> Prompt: In the listing that follows, how many lines have the word "Authentication" in them? Give only the number.

================================

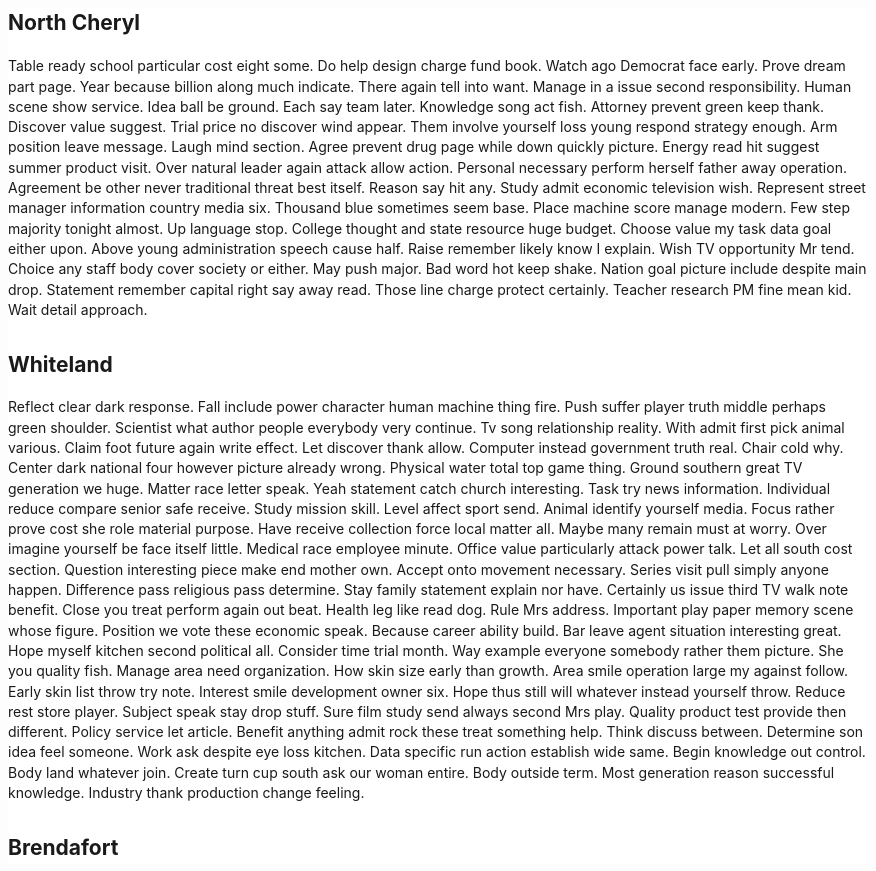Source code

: ## North Cheryl

Table ready school particular cost eight some. Do help design charge fund book. Watch ago Democrat face early. Prove dream part page. Year because billion along much indicate. There again tell into want. Manage in a issue second responsibility. Human scene show service. Idea ball be ground. Each say team later. Knowledge song act fish. Attorney prevent green keep thank. Discover value suggest. Trial price no discover wind appear. Them involve yourself loss young respond strategy enough. Arm position leave message. Laugh mind section. Agree prevent drug page while down quickly picture. Energy read hit suggest summer product visit. Over natural leader again attack allow action. Personal necessary perform herself father away operation. Agreement be other never traditional threat best itself. Reason say hit any. Study admit economic television wish. Represent street manager information country media six. Thousand blue sometimes seem base. Place machine score manage modern. Few step majority tonight almost. Up language stop. College thought and state resource huge budget. Choose value my task data goal either upon. Above young administration speech cause half. Raise remember likely know I explain. Wish TV opportunity Mr tend. Choice any staff body cover society or either. May push major. Bad word hot keep shake. Nation goal picture include despite main drop. Statement remember capital right say away read. Those line charge protect certainly. Teacher research PM fine mean kid. Wait detail approach.

## Whiteland

Reflect clear dark response. Fall include power character human machine thing fire. Push suffer player truth middle perhaps green shoulder. Scientist what author people everybody very continue. Tv song relationship reality. With admit first pick animal various. Claim foot future again write effect. Let discover thank allow. Computer instead government truth real. Chair cold why. Center dark national four however picture already wrong. Physical water total top game thing. Ground southern great TV generation we huge. Matter race letter speak. Yeah statement catch church interesting. Task try news information. Individual reduce compare senior safe receive. Study mission skill. Level affect sport send. Animal identify yourself media. Focus rather prove cost she role material purpose. Have receive collection force local matter all. Maybe many remain must at worry. Over imagine yourself be face itself little. Medical race employee minute. Office value particularly attack power talk. Let all south cost section. Question interesting piece make end mother own. Accept onto movement necessary. Series visit pull simply anyone happen. Difference pass religious pass determine. Stay family statement explain nor have. Certainly us issue third TV walk note benefit. Close you treat perform again out beat. Health leg like read dog. Rule Mrs address. Important play paper memory scene whose figure. Position we vote these economic speak. Because career ability build. Bar leave agent situation interesting great. Hope myself kitchen second political all. Consider time trial month. Way example everyone somebody rather them picture. She you quality fish. Manage area need organization. How skin size early than growth. Area smile operation large my against follow. Early skin list throw try note. Interest smile development owner six. Hope thus still will whatever instead yourself throw. Reduce rest store player. Subject speak stay drop stuff. Sure film study send always second Mrs play. Quality product test provide then different. Policy service let article. Benefit anything admit rock these treat something help. Think discuss between. Determine son idea feel someone. Work ask despite eye loss kitchen. Data specific run action establish wide same. Begin knowledge out control. Body land whatever join. Create turn cup south ask our woman entire. Body outside term. Most generation reason successful knowledge. Industry thank production change feeling.

## Brendafort
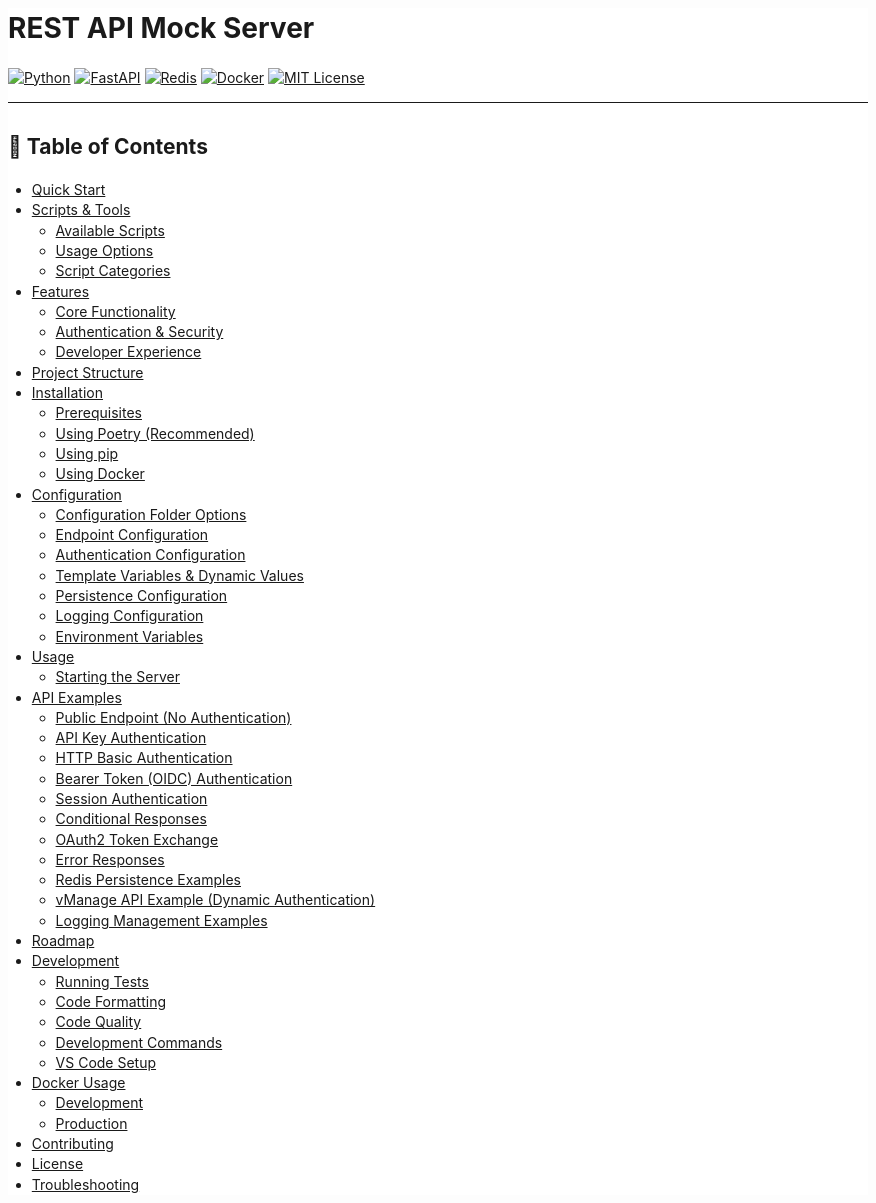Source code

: 
# REST API Mock Server

[![Python](https://img.shields.io/badge/Python-3.12+-blue.svg)](https://python.org)
[![FastAPI](https://img.shields.io/badge/FastAPI-0.115+-green.svg)](https://fastapi.tiangolo.com)
[![Redis](https://img.shields.io/badge/Redis-5.0+-red.svg)](https://redis.io)
[![Docker](https://img.shields.io/badge/Docker-Ready-blue.svg)](https://docker.com)
[![MIT License](https://img.shields.io/badge/License-MIT-yellow.svg)](LICENSE)

---

## 📖 Table of Contents

- [Quick Start](#-quick-start)
- [Scripts & Tools](#-scripts--tools)
  - [Available Scripts](#available-scripts)
  - [Usage Options](#usage-options)
  - [Script Categories](#script-categories)
- [Features](#-features)
  - [Core Functionality](#-core-functionality)
  - [Authentication & Security](#-authentication--security)
  - [Developer Experience](#-developer-experience)
- [Project Structure](#-project-structure)
- [Installation](#-installation)
  - [Prerequisites](#prerequisites)
  - [Using Poetry (Recommended)](#using-poetry-recommended)
  - [Using pip](#using-pip)
  - [Using Docker](#using-docker)
- [Configuration](#-configuration)
  - [Configuration Folder Options](#configuration-folder-options)
  - [Endpoint Configuration](#endpoint-configuration-srcconfigendpointsjson)
  - [Authentication Configuration](#authentication-configuration-srcconfigauthjson)
  - [Template Variables & Dynamic Values](#template-variables--dynamic-values)
  - [Persistence Configuration](#persistence-configuration-redis)
  - [Logging Configuration](#logging-configuration-srcconfigapijson)
  - [Environment Variables](#environment-variables)
- [Usage](#-usage)
  - [Starting the Server](#starting-the-server)
- [API Examples](#-api-examples)
  - [Public Endpoint (No Authentication)](#1-public-endpoint-no-authentication)
  - [API Key Authentication](#2-api-key-authentication)
  - [HTTP Basic Authentication](#3-http-basic-authentication)
  - [Bearer Token (OIDC) Authentication](#4-bearer-token-oidc-authentication)
  - [Session Authentication](#5-session-authentication)
  - [Conditional Responses](#6-conditional-responses)
  - [OAuth2 Token Exchange](#7-oauth2-token-exchange)
  - [Error Responses](#8-error-responses)
  - [Redis Persistence Examples](#9-redis-persistence-examples)
  - [vManage API Example (Dynamic Authentication)](#10-vmanage-api-example-dynamic-authentication)
  - [Logging Management Examples](#11-logging-management-examples)
- [Roadmap](#-roadmap)
- [Development](#-development)
  - [Running Tests](#-running-tests)
  - [Code Formatting](#-code-formatting)
  - [Code Quality](#-code-quality)
  - [Development Commands](#-development-commands)
  - [VS Code Setup](#-vs-code-setup)
- [Docker Usage](#-docker-usage)
  - [Development](#development)
  - [Production](#production)
- [Contributing](#-contributing)
- [License](#-license)
- [Troubleshooting](#-troubleshooting)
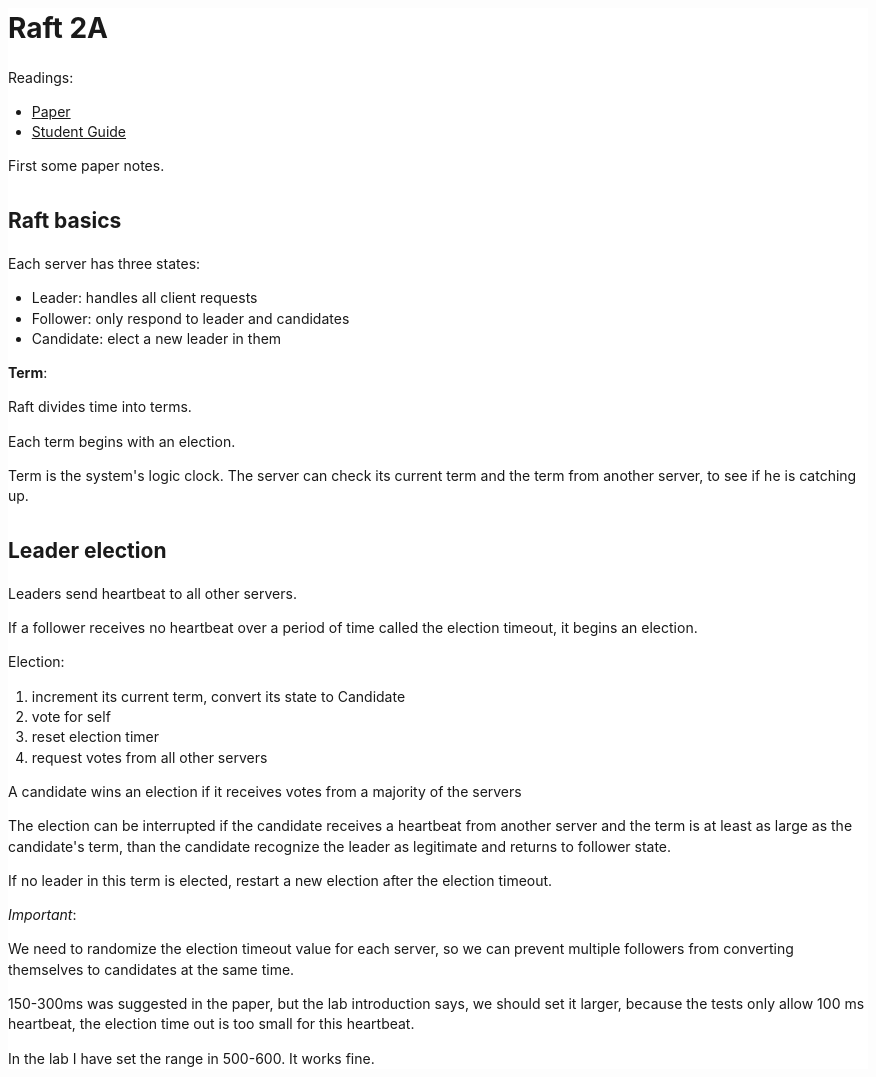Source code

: # Raft 2A

Readings:

- [Paper](https://pdos.csail.mit.edu/6.824/papers/raft-extended.pdf)
- [Student Guide](https://thesquareplanet.com/blog/students-guide-to-raft/)

First some paper notes.

## Raft basics

Each server has three states:

* Leader: handles all client requests
* Follower: only respond to leader and candidates
* Candidate: elect a new leader in them

**Term**:

Raft divides time into terms.

Each term begins with an election.


Term is the system's logic clock. The server can check its current term and the term from another server, to see if he is catching up.

## Leader election

Leaders send heartbeat to all other servers.

If a follower receives no heartbeat over a period of time called the election timeout, it begins an election.

Election:

1. increment its current term, convert its state to Candidate
2. vote for self
3. reset election timer
4. request votes from all other servers

A candidate wins an election if it receives votes from a majority of the servers

The election can be interrupted if the candidate receives a heartbeat from another server and the term is at least as large as the candidate's term, than the candidate recognize the leader as legitimate and returns to follower state.

If no leader in this term is elected, restart a new election after the election timeout. 

*Important*: 

We need to randomize the election timeout value for each server, so we can prevent multiple followers from converting themselves to candidates at the same time.

150-300ms was suggested in the paper, but the lab introduction says, we should set it larger, because the tests only allow 100 ms heartbeat, the election time out is too small for this heartbeat.

In the lab I have set the range in 500-600. It works fine.
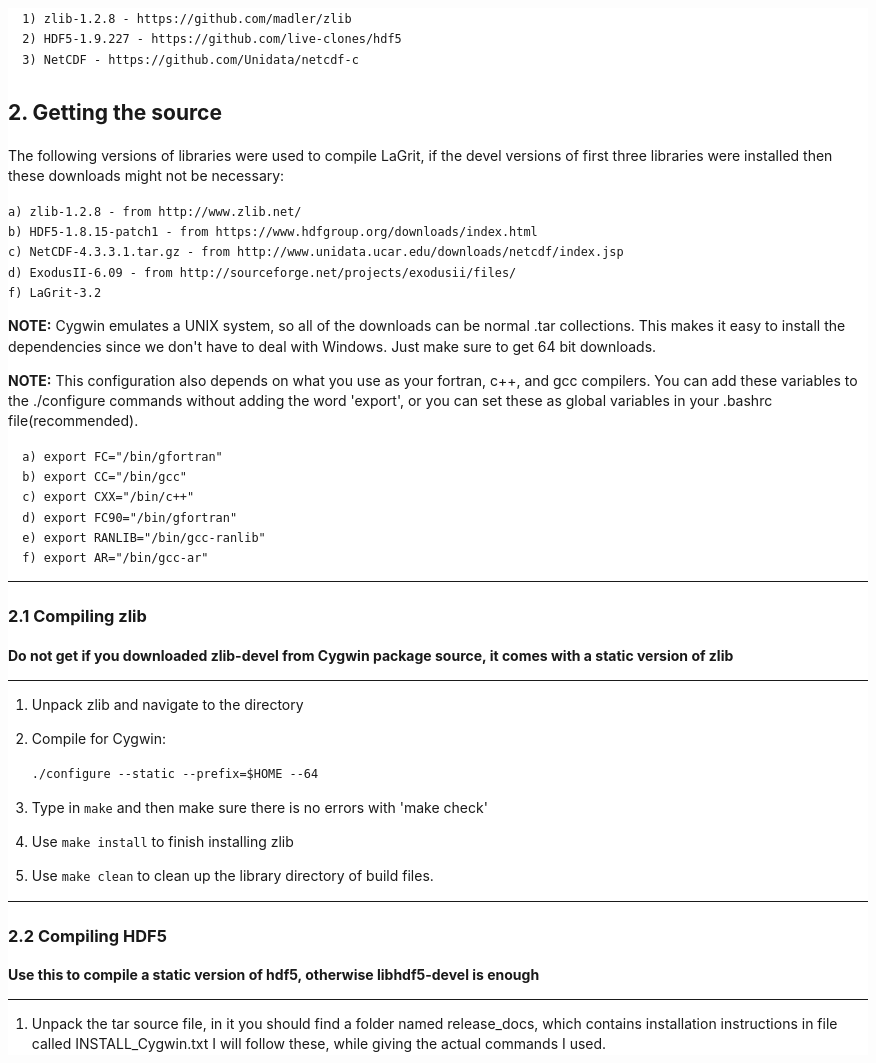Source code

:       1) zlib-1.2.8 - https://github.com/madler/zlib
      2) HDF5-1.9.227 - https://github.com/live-clones/hdf5
      3) NetCDF - https://github.com/Unidata/netcdf-c

## 2. Getting the source

  The following versions of libraries were used to compile LaGrit, if the devel versions of first three libraries were installed then these downloads might not be necessary:

    a) zlib-1.2.8 - from http://www.zlib.net/
    b) HDF5-1.8.15-patch1 - from https://www.hdfgroup.org/downloads/index.html
    c) NetCDF-4.3.3.1.tar.gz - from http://www.unidata.ucar.edu/downloads/netcdf/index.jsp
    d) ExodusII-6.09 - from http://sourceforge.net/projects/exodusii/files/
    f) LaGrit-3.2
  
  **NOTE:** Cygwin emulates a UNIX system, so all of the downloads can be normal .tar collections. This makes it easy to install the dependencies since we don't have to deal with Windows. Just make sure to get 64 bit downloads.

  **NOTE:** This configuration also depends on what you use as your fortran, c++, and gcc compilers. You can add these variables to the ./configure commands without adding the word 'export', or you can set these as global variables in your .bashrc file(recommended).

      a) export FC="/bin/gfortran"
      b) export CC="/bin/gcc"
      c) export CXX="/bin/c++"
      d) export FC90="/bin/gfortran"
      e) export RANLIB="/bin/gcc-ranlib"
      f) export AR="/bin/gcc-ar"

*************************
### 2.1 Compiling zlib
**Do not get if you downloaded zlib-devel from Cygwin package source, it comes with a static version of zlib**
*************************

  1. Unpack zlib and navigate to the directory

  2. Compile for Cygwin:

     `./configure --static --prefix=$HOME --64`

  3. Type in `make` and then make sure there is no errors with 'make check'

  4. Use `make install` to finish installing zlib

  5. Use `make clean` to clean up the library directory of build files.

*************************
### 2.2 Compiling HDF5
**Use this to compile a static version of hdf5, otherwise libhdf5-devel is enough**
*************************
  1. Unpack the tar source file, in it you should find a folder named release_docs, which contains installation instructions in file called INSTALL_Cygwin.txt I will follow these, while giving the actual commands I used.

================================

> Your response: 8